На ночь не расставался, к кровати привязывал.

Но скоро вернулся к своим щеткам. Никто понять не мог, в чем дело, а я — объяснить.

Дело было в том, что щетки давали простор воображению: они у меня то рысью шли, и я видел их выбрасываемые вперед ноги, стелящиеся по ветру гривы, хвосты, комья снега из-под копыт; то — «Пр-р-р!» — остановились как вкопанные и только глазом косят.

А этот — хоть и как живой, но стоит. Вижу же, что стоит!

А как звали мою учительницу музыки?

То ли Вероника, то ли Виктория, то ли Леонидовна, то ли Леопольдовна. Не помню. И лица ее не помню. Помню только руки в веснушках и ее мне:

— Локти, локти. Где локти? Вот: на уровне клавиатуры. Еще раз.

Гаммы, этюды Черни, еще что-то и как венец всего — «Турецкий марш».

Дядя Саша, мамин брат, спрашивает у мамы:

— Что, тоже из бывших?

Неуемный коммунист, он на износ жил. Это его «дома не видали никогда»; это он, если забежит перекусить, «мочалку в борще сглонет, не заметит»; это к нему няня Настю отсылала узнать:

— Пошто елки не велят?

(Привозили крадучись, зажигали при наглухо закрытых ставнях.)

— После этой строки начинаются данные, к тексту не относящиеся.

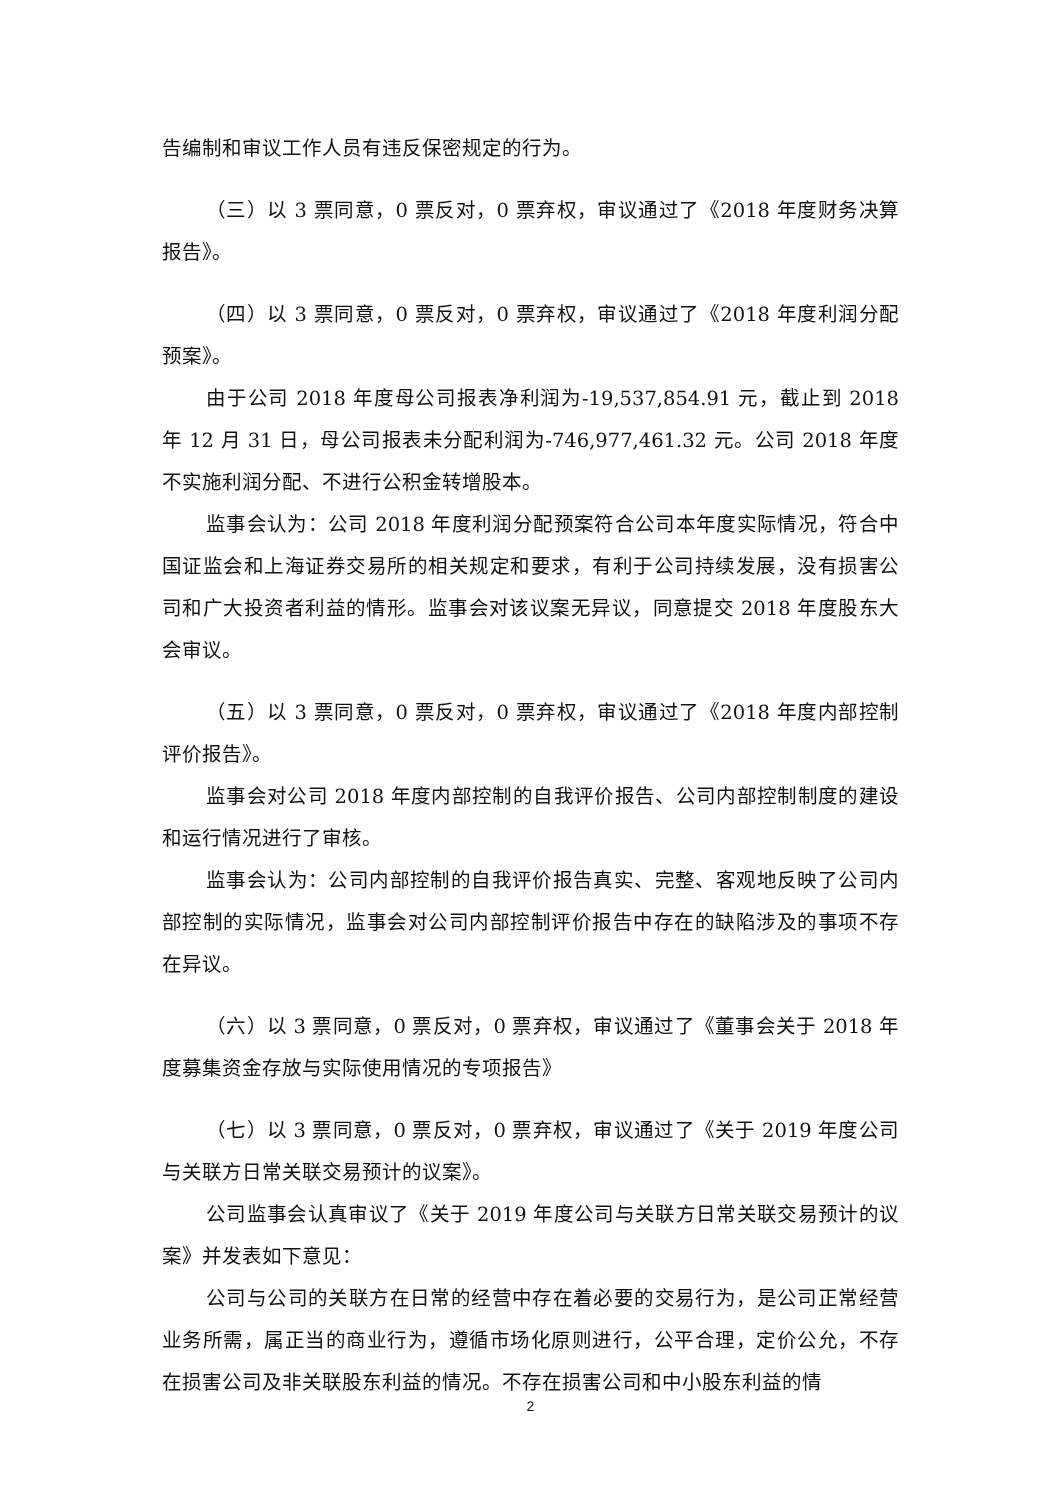告编制和审议工作人员有违反保密规定的行为。
（三）以 3 票同意，0 票反对，0 票弃权，审议通过了《2018 年度财务决算报告》。
（四）以 3 票同意，0 票反对，0 票弃权，审议通过了《2018 年度利润分配预案》。
由于公司 2018 年度母公司报表净利润为-19,537,854.91 元，截止到 2018 年 12 月 31 日，母公司报表未分配利润为-746,977,461.32 元。公司 2018 年度不实施利润分配、不进行公积金转增股本。
监事会认为：公司 2018 年度利润分配预案符合公司本年度实际情况，符合中国证监会和上海证券交易所的相关规定和要求，有利于公司持续发展，没有损害公司和广大投资者利益的情形。监事会对该议案无异议，同意提交 2018 年度股东大会审议。
（五）以 3 票同意，0 票反对，0 票弃权，审议通过了《2018 年度内部控制评价报告》。
监事会对公司 2018 年度内部控制的自我评价报告、公司内部控制制度的建设和运行情况进行了审核。
监事会认为：公司内部控制的自我评价报告真实、完整、客观地反映了公司内部控制的实际情况，监事会对公司内部控制评价报告中存在的缺陷涉及的事项不存在异议。
（六）以 3 票同意，0 票反对，0 票弃权，审议通过了《董事会关于 2018 年度募集资金存放与实际使用情况的专项报告》
（七）以 3 票同意，0 票反对，0 票弃权，审议通过了《关于 2019 年度公司与关联方日常关联交易预计的议案》。
公司监事会认真审议了《关于 2019 年度公司与关联方日常关联交易预计的议案》并发表如下意见：
公司与公司的关联方在日常的经营中存在着必要的交易行为，是公司正常经营业务所需，属正当的商业行为，遵循市场化原则进行，公平合理，定价公允，不存在损害公司及非关联股东利益的情况。不存在损害公司和中小股东利益的情
2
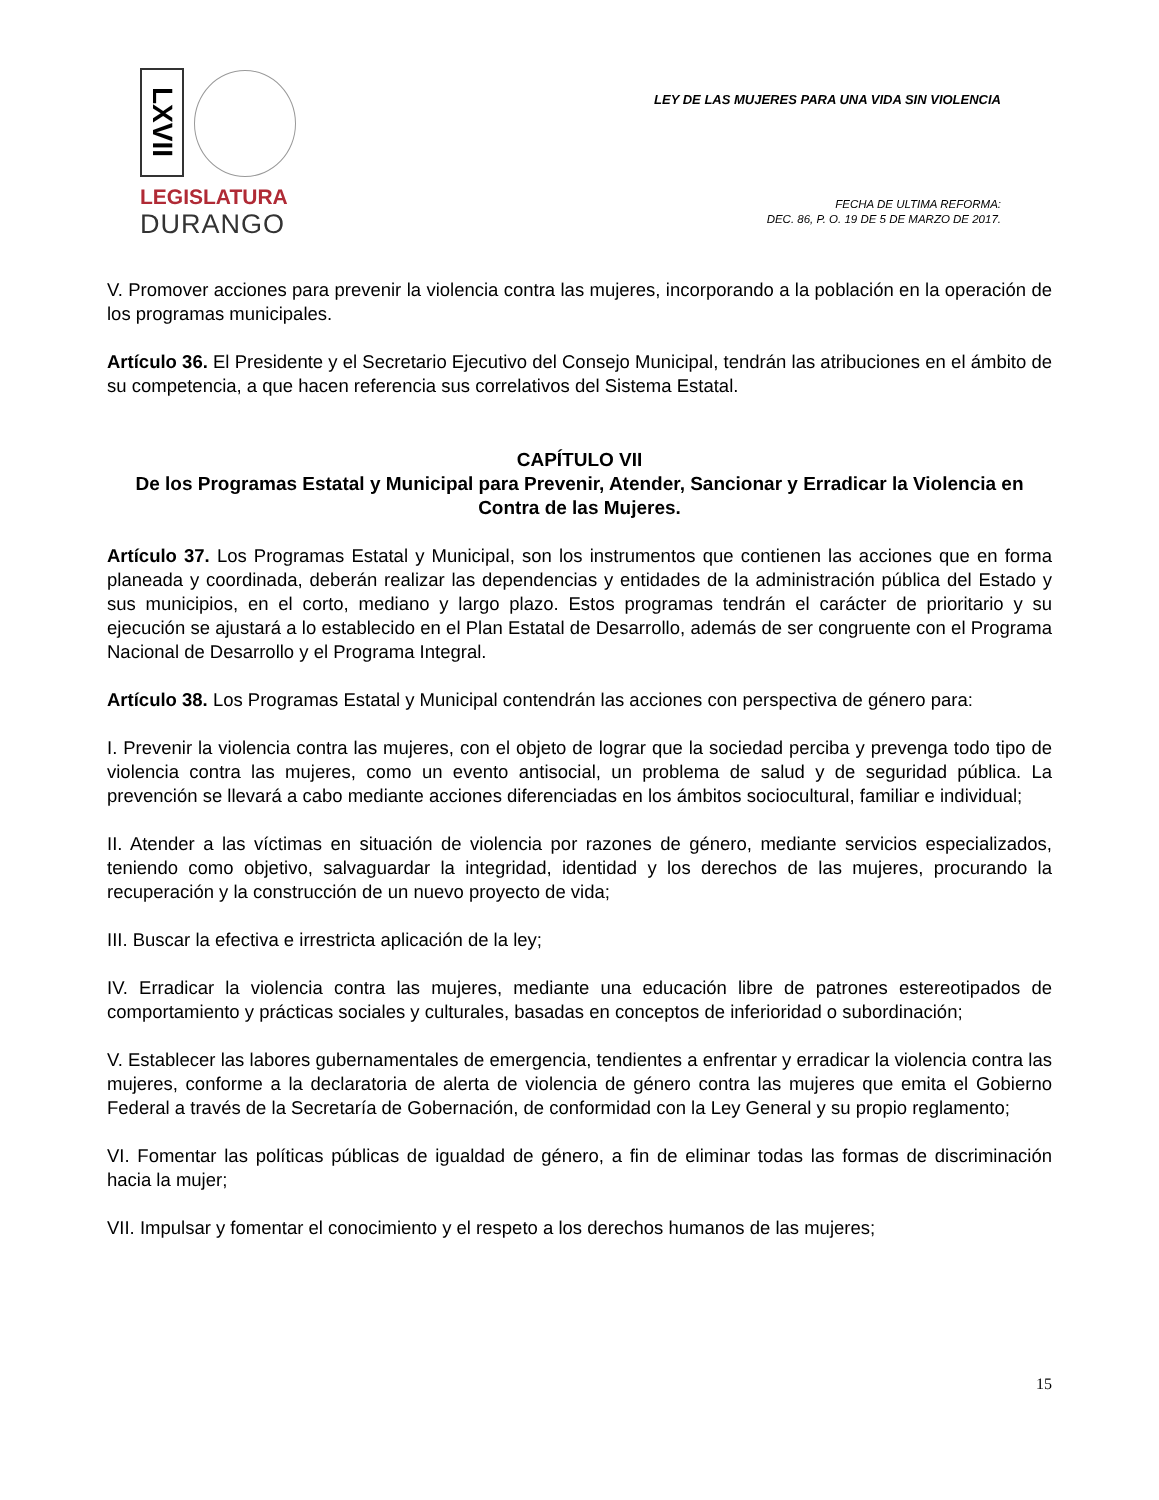LXVII
LEGISLATURA
DURANGO
LEY DE LAS MUJERES PARA UNA VIDA SIN VIOLENCIA
FECHA DE ULTIMA REFORMA:
DEC. 86, P. O. 19 DE 5 DE MARZO DE 2017.
V. Promover acciones para prevenir la violencia contra las mujeres, incorporando a la población en la operación de los programas municipales.
Artículo 36. El Presidente y el Secretario Ejecutivo del Consejo Municipal, tendrán las atribuciones en el ámbito de su competencia, a que hacen referencia sus correlativos del Sistema Estatal.
CAPÍTULO VII
De los Programas Estatal y Municipal para Prevenir, Atender, Sancionar y Erradicar la Violencia en Contra de las Mujeres.
Artículo 37. Los Programas Estatal y Municipal, son los instrumentos que contienen las acciones que en forma planeada y coordinada, deberán realizar las dependencias y entidades de la administración pública del Estado y sus municipios, en el corto, mediano y largo plazo. Estos programas tendrán el carácter de prioritario y su ejecución se ajustará a lo establecido en el Plan Estatal de Desarrollo, además de ser congruente con el Programa Nacional de Desarrollo y el Programa Integral.
Artículo 38. Los Programas Estatal y Municipal contendrán las acciones con perspectiva de género para:
I. Prevenir la violencia contra las mujeres, con el objeto de lograr que la sociedad perciba y prevenga todo tipo de violencia contra las mujeres, como un evento antisocial, un problema de salud y de seguridad pública. La prevención se llevará a cabo mediante acciones diferenciadas en los ámbitos sociocultural, familiar e individual;
II. Atender a las víctimas en situación de violencia por razones de género, mediante servicios especializados, teniendo como objetivo, salvaguardar la integridad, identidad y los derechos de las mujeres, procurando la recuperación y la construcción de un nuevo proyecto de vida;
III. Buscar la efectiva e irrestricta aplicación de la ley;
IV. Erradicar la violencia contra las mujeres, mediante una educación libre de patrones estereotipados de comportamiento y prácticas sociales y culturales, basadas en conceptos de inferioridad o subordinación;
V. Establecer las labores gubernamentales de emergencia, tendientes a enfrentar y erradicar la violencia contra las mujeres, conforme a la declaratoria de alerta de violencia de género contra las mujeres que emita el Gobierno Federal a través de la Secretaría de Gobernación, de conformidad con la Ley General y su propio reglamento;
VI. Fomentar las políticas públicas de igualdad de género, a fin de eliminar todas las formas de discriminación hacia la mujer;
VII. Impulsar y fomentar el conocimiento y el respeto a los derechos humanos de las mujeres;
15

— Поймай ты его, поди, — отговаривалась Настя.

А он, случалось, и задерживался. Когда с Вероникой Леопольдовной совпадал…

Окончив урок и откланявшись, я направлялся пай-мальчиком к двери, чтобы за дверью пулей через всю галерею — во двор, к дяде Коле, дедушкиному сыну, на его скамейку у каретника под долговязыми акациями. Где он, если не винчестеры начищал, не дробь из накрошенного свинца на сковороде вьюшкой накатывал, то срисовывал мне зверей из Брема.

Замкнутый, малословный, в своей бессменной гимнастерке с лямочками для погон, чтобы заговорил с кем, тем более разговорился — не помню такого.

Настя о нем:

— Бобыль — он и есть бобыль!

— Много ты чего понимаешь! — няня ей.

Что-то понимала, видать, старая.

Один случай запомнился мне, проясняющий, может, кое-что.

На хозяйской половине галереи стоял ореховый резной буфет, вынесенный сюда перед тем, видимо, как пустить квартирантов, нас то есть. Дядя Коля занимал его своей охотничьей утварью. Ни на какой службе ни состоя, обеспечивал и себя и отца охотами.

Однажды в нижнее отделение буфета (при дедушке было) он вбросил железный наконечник багра и угодил острием в дверцу. Дедушка ему:

— Ну что уж ты, Николай, или поаккуратней нельзя!

На что дядя Коля, помолчав:

— Да куда беречь-то теперь, отец?

Этим вот «куда беречь-то теперь» он и жил, думаю, в те годы, молодой полковник старой России.

Где, как кончил век свой? Не знаю. В огне Отечественной? В застенках отечества?

Не в одной ли с дядей Сашей камере?! А мог и со мной. Меня после дяди Саши через три года поволокли.

— Все за нянькин подол держишься, — подковыривает Настя. — Что за мужик из тебя будет?